I felt so kind toward them that day. Calyph got off the phone and sat back down, and again the serval ran off, and Antonia went on snipping, snipping, and he picked up one of her cuttings and turned it like he didn't know where the up of it was, and then set it down again and sighed, and his head sank as though he were resuming the pace of this world. After a moment her hand came quietly out, and ran down his arm, and cupped the elbow. It was a privilege just to watch them, really. It filled me with a funny feeling, a healthy jealousy, so warm and peculiar it was like the beginnings of love itself. The strength of their smallest gestures filled me with hot liquid light. I didn't want to break them up at all—I just wanted to sit there and take notes. In that moment I really did want only the best for them.

And then he began to kiss her. He leaned down over her, their faces were obscured. And why should he not? Well and good, I told myself. Let him have her. I bent to my work, my hand firm on the paper.

“You know he's watching us,” she said.

It must have been the sudden noise in the quiet, but my hand jumped then. I'd been writing out the details of the best cars and in the midst of “tape deck” I made a deep slash across the paper. The page was ruined—I'd have to begin again.

“I'll go out back,” I said quickly, very nonchalant and businesslike, but even as I stood I could feel myself seethe. I'd not been watching them, or not when she said I had—and not ever in that way she meant. And all at once it was too much for me. I felt almost spat upon, like she'd walked over and called me a peeping little lackey. I felt the affectionate jealousy cool and harden into something other, and, whistling, telling myself I was brushing it off, that I still felt happy, I went out to the car. It was misting, and when I went in the glove box for the house flyer, with the Realtor's little handscrawled note in the corner—“Great to meet you, Antonia!”—I put the thing carefully in my pocket, so the ink would not get damp.

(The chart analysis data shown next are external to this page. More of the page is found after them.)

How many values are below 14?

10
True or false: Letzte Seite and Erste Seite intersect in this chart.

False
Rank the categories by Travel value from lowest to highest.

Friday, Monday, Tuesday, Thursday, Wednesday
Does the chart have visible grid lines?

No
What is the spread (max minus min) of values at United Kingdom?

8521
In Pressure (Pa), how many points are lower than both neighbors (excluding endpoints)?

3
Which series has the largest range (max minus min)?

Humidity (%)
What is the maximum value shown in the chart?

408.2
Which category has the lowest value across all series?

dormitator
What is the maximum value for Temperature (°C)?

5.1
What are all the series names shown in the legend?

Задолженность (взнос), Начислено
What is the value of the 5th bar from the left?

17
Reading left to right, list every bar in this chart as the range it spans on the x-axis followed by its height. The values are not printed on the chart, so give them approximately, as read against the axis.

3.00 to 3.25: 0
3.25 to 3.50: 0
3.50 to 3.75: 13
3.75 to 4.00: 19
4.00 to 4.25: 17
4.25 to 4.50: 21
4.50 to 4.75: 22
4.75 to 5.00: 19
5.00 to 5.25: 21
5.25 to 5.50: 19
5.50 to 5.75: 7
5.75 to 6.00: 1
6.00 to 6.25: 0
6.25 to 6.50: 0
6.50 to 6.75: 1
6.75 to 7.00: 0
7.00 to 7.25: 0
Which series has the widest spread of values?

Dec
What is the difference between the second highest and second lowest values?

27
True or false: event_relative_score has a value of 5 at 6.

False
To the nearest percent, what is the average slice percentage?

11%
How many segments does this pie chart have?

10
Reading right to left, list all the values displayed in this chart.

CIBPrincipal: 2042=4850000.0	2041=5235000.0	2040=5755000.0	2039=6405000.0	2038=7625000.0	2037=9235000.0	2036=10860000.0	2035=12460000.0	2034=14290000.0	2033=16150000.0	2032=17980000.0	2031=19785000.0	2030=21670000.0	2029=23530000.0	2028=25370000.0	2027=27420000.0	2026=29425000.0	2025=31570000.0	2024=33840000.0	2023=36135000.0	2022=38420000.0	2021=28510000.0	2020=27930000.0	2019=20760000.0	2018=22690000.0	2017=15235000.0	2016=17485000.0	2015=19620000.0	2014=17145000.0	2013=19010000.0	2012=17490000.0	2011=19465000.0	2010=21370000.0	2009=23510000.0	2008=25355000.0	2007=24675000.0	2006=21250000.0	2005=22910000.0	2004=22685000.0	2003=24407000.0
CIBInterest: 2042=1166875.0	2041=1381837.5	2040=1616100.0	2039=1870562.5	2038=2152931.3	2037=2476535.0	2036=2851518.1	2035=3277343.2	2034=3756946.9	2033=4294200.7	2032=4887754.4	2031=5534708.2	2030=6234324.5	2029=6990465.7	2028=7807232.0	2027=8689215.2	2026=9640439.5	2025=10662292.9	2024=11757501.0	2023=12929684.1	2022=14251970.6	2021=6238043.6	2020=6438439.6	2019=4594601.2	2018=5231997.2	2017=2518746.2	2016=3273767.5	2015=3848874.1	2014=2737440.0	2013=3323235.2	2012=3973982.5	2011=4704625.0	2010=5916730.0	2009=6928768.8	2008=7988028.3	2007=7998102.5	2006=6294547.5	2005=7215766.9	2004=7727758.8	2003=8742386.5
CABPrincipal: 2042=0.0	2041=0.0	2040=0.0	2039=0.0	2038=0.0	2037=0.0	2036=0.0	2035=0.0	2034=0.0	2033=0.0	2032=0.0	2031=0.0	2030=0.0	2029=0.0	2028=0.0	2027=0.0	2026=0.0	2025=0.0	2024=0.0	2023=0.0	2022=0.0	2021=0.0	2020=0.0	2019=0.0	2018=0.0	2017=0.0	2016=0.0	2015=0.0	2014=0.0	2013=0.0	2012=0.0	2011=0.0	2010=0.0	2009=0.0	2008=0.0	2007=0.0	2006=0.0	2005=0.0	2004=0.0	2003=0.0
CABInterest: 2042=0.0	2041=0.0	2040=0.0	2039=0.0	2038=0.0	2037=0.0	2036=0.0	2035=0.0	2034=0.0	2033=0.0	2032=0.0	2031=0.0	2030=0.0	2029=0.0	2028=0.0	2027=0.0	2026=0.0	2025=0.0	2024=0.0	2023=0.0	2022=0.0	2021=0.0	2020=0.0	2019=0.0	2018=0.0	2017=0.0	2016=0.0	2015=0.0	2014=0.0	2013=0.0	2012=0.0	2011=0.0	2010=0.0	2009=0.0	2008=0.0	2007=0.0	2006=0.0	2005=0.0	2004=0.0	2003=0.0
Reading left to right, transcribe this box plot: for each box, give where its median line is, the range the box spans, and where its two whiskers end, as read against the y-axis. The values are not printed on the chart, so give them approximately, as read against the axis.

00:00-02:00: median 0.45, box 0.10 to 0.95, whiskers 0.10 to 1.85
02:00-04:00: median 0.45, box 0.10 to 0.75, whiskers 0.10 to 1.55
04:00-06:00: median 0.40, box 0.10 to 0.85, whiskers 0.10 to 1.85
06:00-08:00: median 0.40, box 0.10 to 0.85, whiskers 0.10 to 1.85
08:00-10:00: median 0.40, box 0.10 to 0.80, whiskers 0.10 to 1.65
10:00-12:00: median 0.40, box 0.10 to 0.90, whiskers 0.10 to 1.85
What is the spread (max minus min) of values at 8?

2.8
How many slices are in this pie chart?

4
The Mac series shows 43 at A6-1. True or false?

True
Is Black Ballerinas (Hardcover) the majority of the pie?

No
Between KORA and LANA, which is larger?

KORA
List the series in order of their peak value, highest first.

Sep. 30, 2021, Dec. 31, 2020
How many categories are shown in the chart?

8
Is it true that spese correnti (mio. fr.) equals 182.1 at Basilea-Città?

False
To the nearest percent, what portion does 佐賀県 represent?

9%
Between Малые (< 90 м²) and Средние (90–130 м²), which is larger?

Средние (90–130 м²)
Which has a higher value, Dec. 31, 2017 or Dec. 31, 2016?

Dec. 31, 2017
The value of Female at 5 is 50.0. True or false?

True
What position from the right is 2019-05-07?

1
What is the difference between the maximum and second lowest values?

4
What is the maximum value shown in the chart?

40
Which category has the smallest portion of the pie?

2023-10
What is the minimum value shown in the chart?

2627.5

When I stepped back into the kitchen, the serval came running. “First alert,” I heard Calyph cry, and then the thing was circling my legs, chirping. I knelt down and knuckled it beneath its chin and along the sides of its face as the streaks of scent faintly wet my knuckles. I looked into its eyes to see if it saw trouble; it stared back at me blankly. I folded up the flyer and slipped it into one of his pricing guides, protruding like a fat bookmark.